Customer Marketing Framework: A Blueprint for Success

JT Bricker / December 18, 2018 / 0 Comments

Our Customer Marketing Framework

The benefits of customer retention and cross-sell/upsell are well-documented. Common principles like the 80/20 rule and how much cheaper it is to retain, rather than gain a customer are quoted often. And so, this isn’t a post aiming to convince you of customer marketing’s benefits. Instead, this post will outline the customer marketing framework we use to assess, optimize and implement the customer marketing objectives of our clients. This is a look behind the green curtain of LeadMD.

As you answer the questions throughout this blog, you may determine a customer marketing focus isn’t necessary for your business. However, I’d wager the majority of our readers will find it’s an area of tremendous growth opportunity.

Customer Marketing & Revenue Acceleration

If you’ve been hanging out with us on our website and blog over the past year (and why wouldn’t you?!), you might be familiar with our Revenue Acceleration Framework. The RAF (or RevenueAF) as we’ve affectionately – and cleverly – dubbed it, is our secret sauce. It guides us through the plans and tactics we implement by way of our client’s strategic revenue goals.

Revenue Acceleration Framework (RAF)

Revenue Acceleration Framework (RAF)

Often, when future customers come to us, their catalyst is a frustration with something on the right — the tactics. For each specific tactic (again, that’s the whole column on the right), we have a sub-framework which shows all the elements involved to get to that tactic. We challenge our clients to back up, alllllll the way to the left — the strategy. The rest of this blog will walk you through our customer marketing framework – or sub-framework, technically, but we’ll use the term framework for ease.

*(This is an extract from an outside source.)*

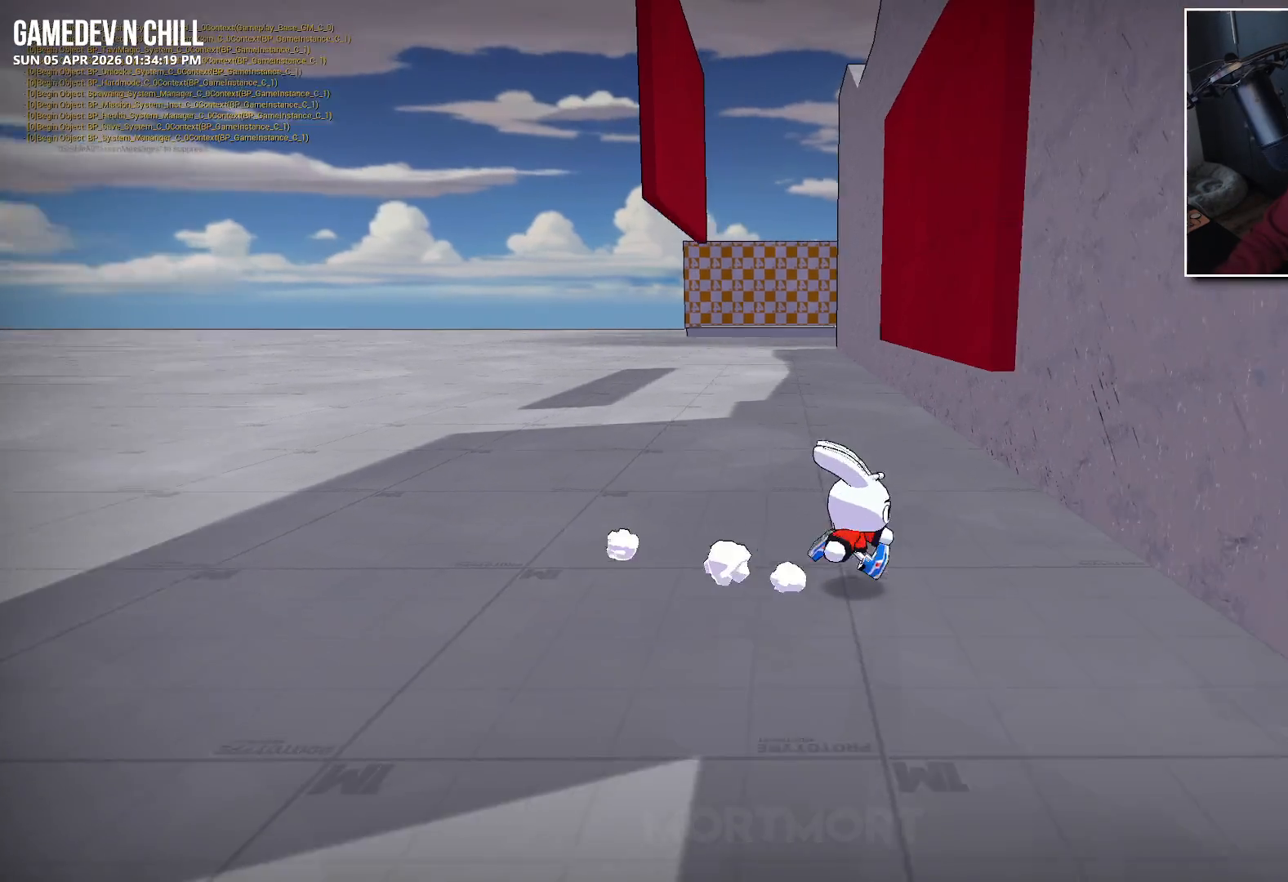
{"buttons": [], "left_stick": "up", "right_stick": "center", "events": [[100, "left_stick", "down-right"], [150, "left_stick", "down"], [333, "left_stick", "right"], [383, "left_stick", "up-right"], [500, "left_stick", "up"]]}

Is Customer Marketing Right for You?

The savviest CMOs we consult are well aware that their marketing strategies must stem from – and support – the overarching corporate strategy of the company in order to drive growth. If you’re curious how to do this, I wrote about it here. Ask yourself the following questions to get started:

  • How much market penetration does our business have?
  • Do we have high market segment penetration but low share of wallet?
  • Is expanding into new accounts a big part of our growth plan?
  • Is there a lot of opportunity to cross-sell and upsell our existing customer base?

How you answer these questions (and if you can answer them) will inform how much of your strategic efforts (and budget) should be directed toward customer marketing, if any.

A Customer Marketing Example

A single product SaaS company will have very different needs in this area than a SaaS platform brand will. The single product SaaS company will likely require some light customer marketing, but new customer acquisition will surely reign supreme. Alternatively, the SaaS platform company might spend as much as half of its efforts and budget on customer marketing, because much of its growth strategy hinges on growing existing customer relationships.

Once you confirm customer marketing fits into your larger organizational strategy, it’s time to dig in to the actual customer marketing framework. Our frameworks all have the same five components: Strategy, Planning, Process, Development and Execution.

Customer Marketing Blueprint

Customer Marketing Blueprint

Customer Marketing Strategy

This phase is the first and most critical component of the customer marketing framework. It includes:

Organizational Alignment

Do you know who your alignment needs to be with?

Most customer marketing departments or programs require deep collaboration with customer success, sales and oftentimes product teams.

Customer Segmentation

Do certain segments of your customers offer more opportunity than others?

Buyer & User Personas

Do you have accurate, updated buyer personas created that can be used to develop your strategy?

How you’ve segmented your customers, and the corresponding personas, will be used to rank and prioritize where you spend your effort, depending on where you have low penetration and where you have high potential within accounts.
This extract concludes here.